Initially, the advent of computers did not have a very significant impact on the production and use of adding machines, primarily due to their different purposes, prevalence and cost. However, since the 60s, ECVMs (electronic keyboard computers) have increasingly come into widespread use.

A special place among the developments of the mechanical stage of development of computer technology is occupied by the works of Ch. Babage, who is rightfully considered the founder and ideologist of modern computer technology . Among Babage's works, two main directions are clearly visible: difference and analytical computers.

The difference engine project was developed in the 20s of the 19th century. and was intended for tabulating polynomial functions by the finite difference method. The main impetus for this work was the urgent need to tabulate functions and check existing mathematical tables, which were riddled with errors. However, this project was not completed, but Babbage's followers created working difference engines, which have found wide application in science and technology.

Babage's second project was an analytical engine that used the principle of program control and was the predecessor of modern computers. This project was proposed in the 30s of the 19th century, and in 1843 Aloy Lovelace wrote the world's first fairly complex program for calculating Bernoulli numbers for Babage's machine. Both of these achievements can be considered outstanding, as being more than a century ahead of their era. The Analytical Engine project was not implemented, but became very widely known and earned high praise from a number of scientists, primarily mathematicians. Ch. Babidge developed many drawings of the machine itself and manufactured a number of its blocks; his son Henry tried to implement the project, but it remained completely only at the level of a preliminary design. The idea of ​​the analytical engine arose from Babage while working on the difference engine. The Analytical Engine was intended to calculate any algorithm (in our terminology) and was conceived to be purely mechanical.

At the beginning of 1836, Babage already had a clear idea of ​​the basic design of the machine, and in 1837, in the article “On the Mathematical Performance of a Calculating Machine,” he described his project in some detail.

The analytical engine consisted of the following four main parts:

  • a block for storing initial, intermediate data and calculation results. It consisted of a set of gears that identified numbers like an adding machine;
  • a number processing unit from a warehouse called a mill (in modern terminology, this is an arithmetic device).

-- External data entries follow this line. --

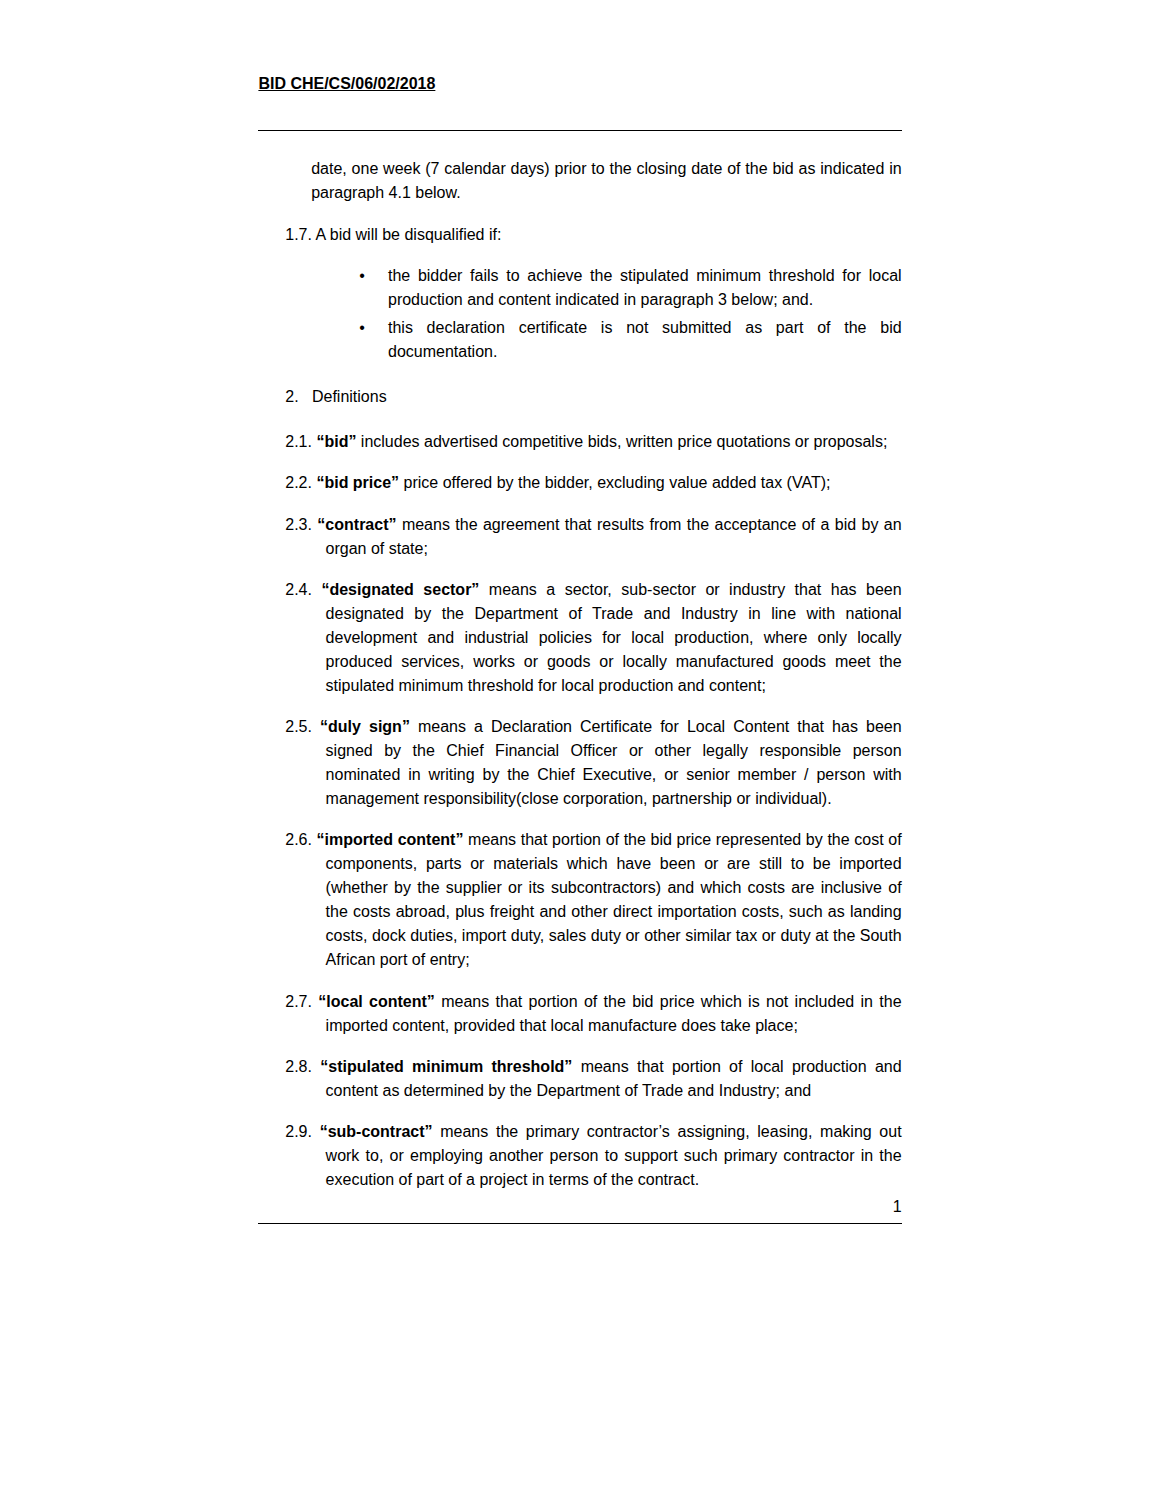BID CHE/CS/06/02/2018
date, one week (7 calendar days) prior to the closing date of the bid as indicated in paragraph 4.1 below.
1.7. A bid will be disqualified if:
the bidder fails to achieve the stipulated minimum threshold for local production and content indicated in paragraph 3 below; and.
this declaration certificate is not submitted as part of the bid documentation.
2. Definitions
2.1. “bid” includes advertised competitive bids, written price quotations or proposals;
2.2. “bid price” price offered by the bidder, excluding value added tax (VAT);
2.3. “contract” means the agreement that results from the acceptance of a bid by an organ of state;
2.4. “designated sector” means a sector, sub-sector or industry that has been designated by the Department of Trade and Industry in line with national development and industrial policies for local production, where only locally produced services, works or goods or locally manufactured goods meet the stipulated minimum threshold for local production and content;
2.5. “duly sign” means a Declaration Certificate for Local Content that has been signed by the Chief Financial Officer or other legally responsible person nominated in writing by the Chief Executive, or senior member / person with management responsibility(close corporation, partnership or individual).
2.6. “imported content” means that portion of the bid price represented by the cost of components, parts or materials which have been or are still to be imported (whether by the supplier or its subcontractors) and which costs are inclusive of the costs abroad, plus freight and other direct importation costs, such as landing costs, dock duties, import duty, sales duty or other similar tax or duty at the South African port of entry;
2.7. “local content” means that portion of the bid price which is not included in the imported content, provided that local manufacture does take place;
2.8. “stipulated minimum threshold” means that portion of local production and content as determined by the Department of Trade and Industry; and
2.9. “sub-contract” means the primary contractor’s assigning, leasing, making out work to, or employing another person to support such primary contractor in the execution of part of a project in terms of the contract.
1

The organization of the block was similar to the first block;
  • calculation sequence control unit (in modern terminology, this is a control device for the control unit);
  • block for inputting source data and printing results (in modern terminology, this is an input/output device).

Ch. Babidge used a mechanism in his machine similar to the mechanism of the Jacquard loom, using special control punch cards. According to Babage's idea, control should be carried out by a pair of Jacquard mechanisms with a set of punched cards in each.

Babage had surprisingly modern ideas about computing machines, but the technical means at his disposal lagged far behind his ideas.

The main merit of A. Lovelace is not only the creation of the first program for the Babage machine, but also a complete and accessible description of the machine, as well as an analysis of its capabilities for solving various computing problems. Along with this, Lovelace widely popularized the ideas of Ch. Babage, she herself designed some machine components and researched the use of binary systems, and also expressed a number of ideas that have become widely used only in our time.